Brief
Where a picture appears, leave it out, and transcribe all the lines below exactly.

Exercise data
________________________________________
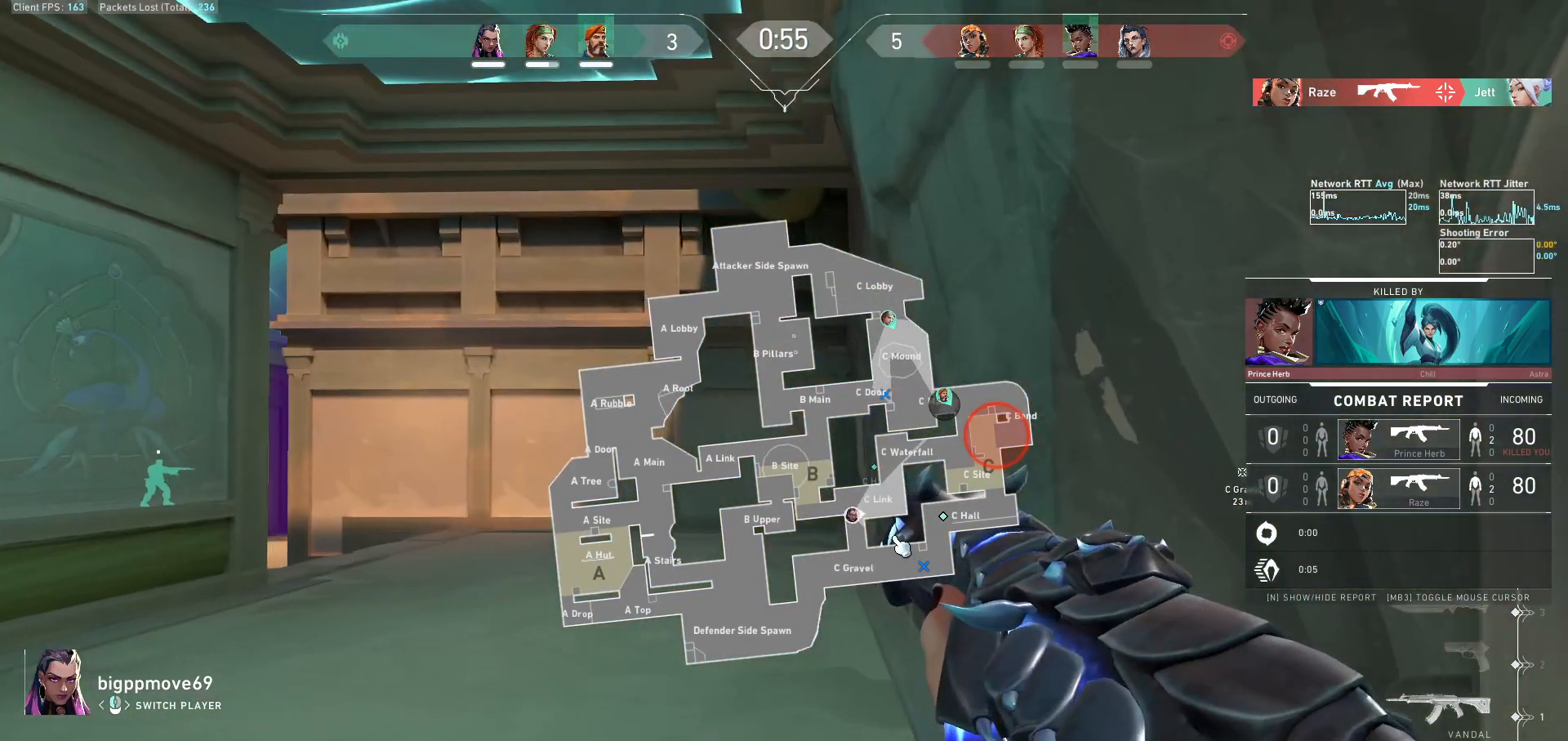
{"keys": [], "mouse": [], "events": []}
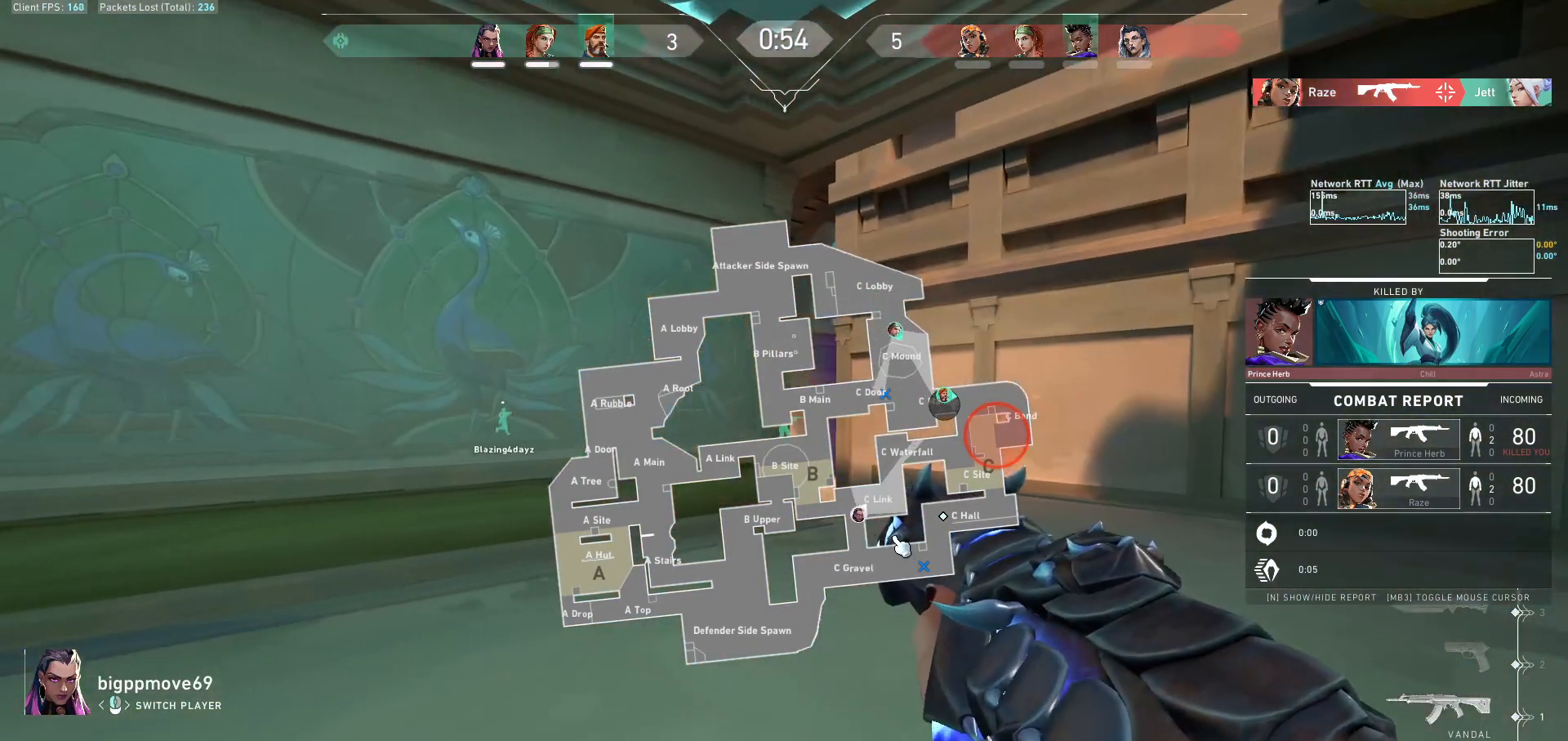
{"keys": [], "mouse": [], "events": []}
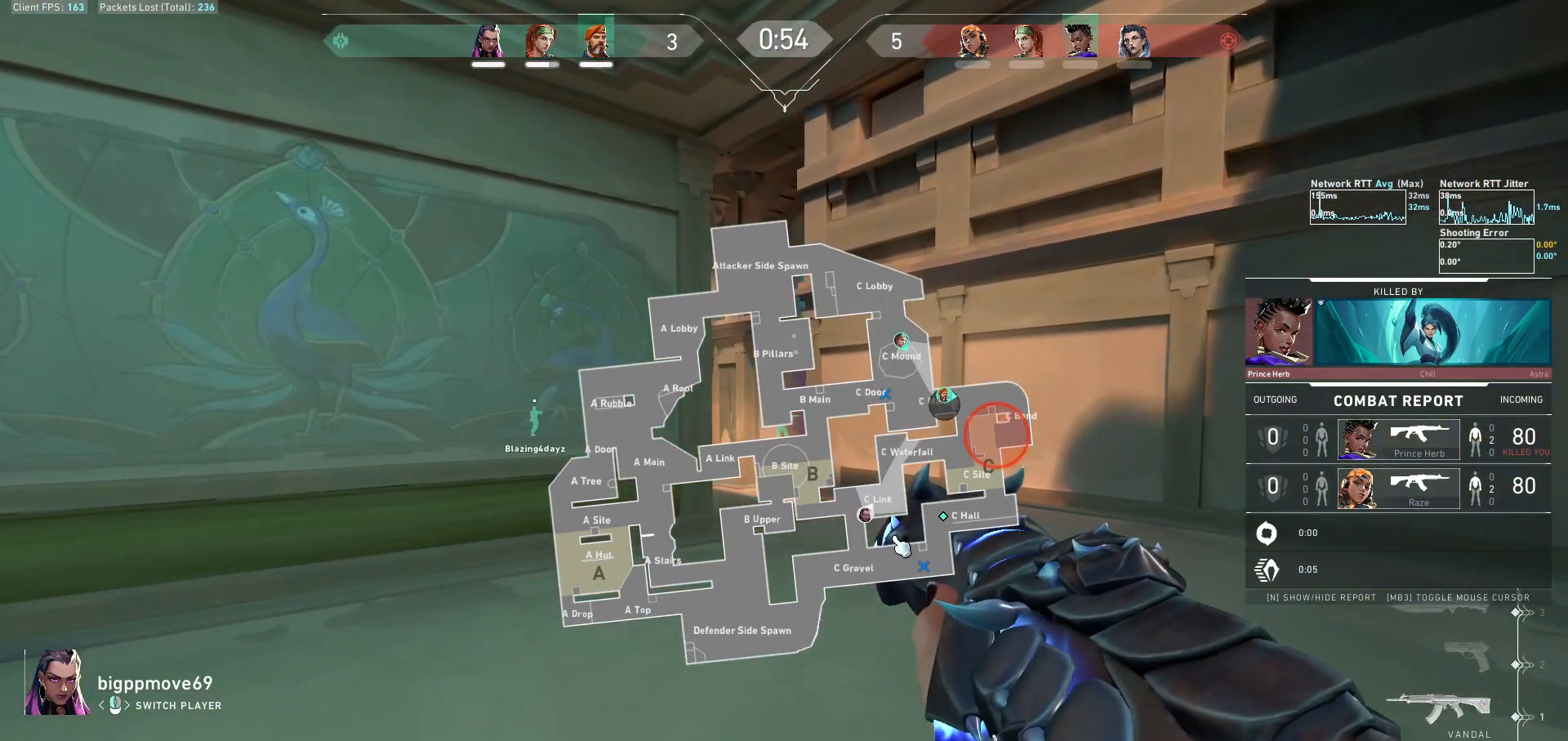
{"keys": [], "mouse": [], "events": []}
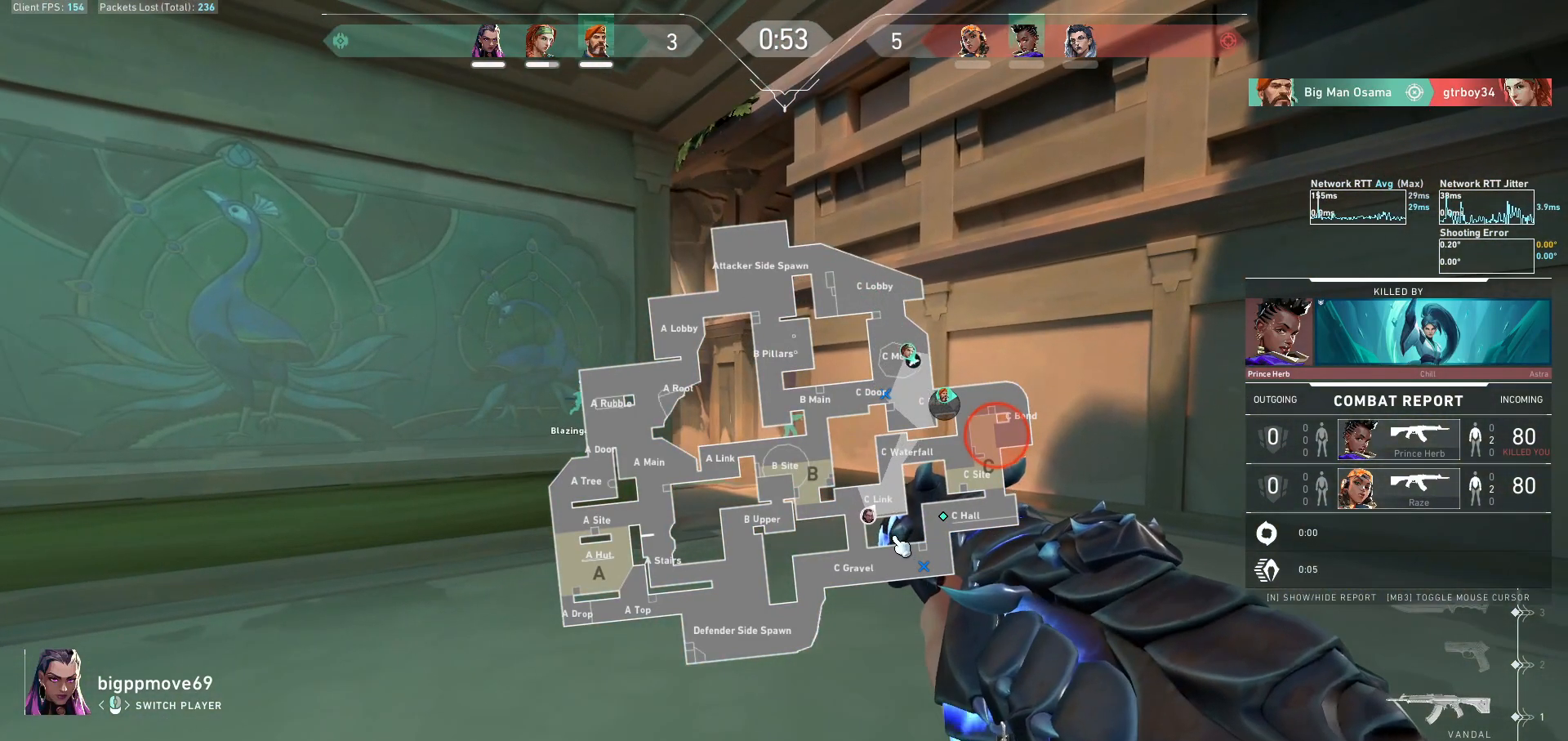
{"keys": [], "mouse": [], "events": []}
________________________________________
Answer to this problem
{"keys": [], "mouse": [], "events": []}
{"keys": [], "mouse": [], "events": []}
{"keys": [], "mouse": [], "events": []}
{"keys": [], "mouse": [], "events": []}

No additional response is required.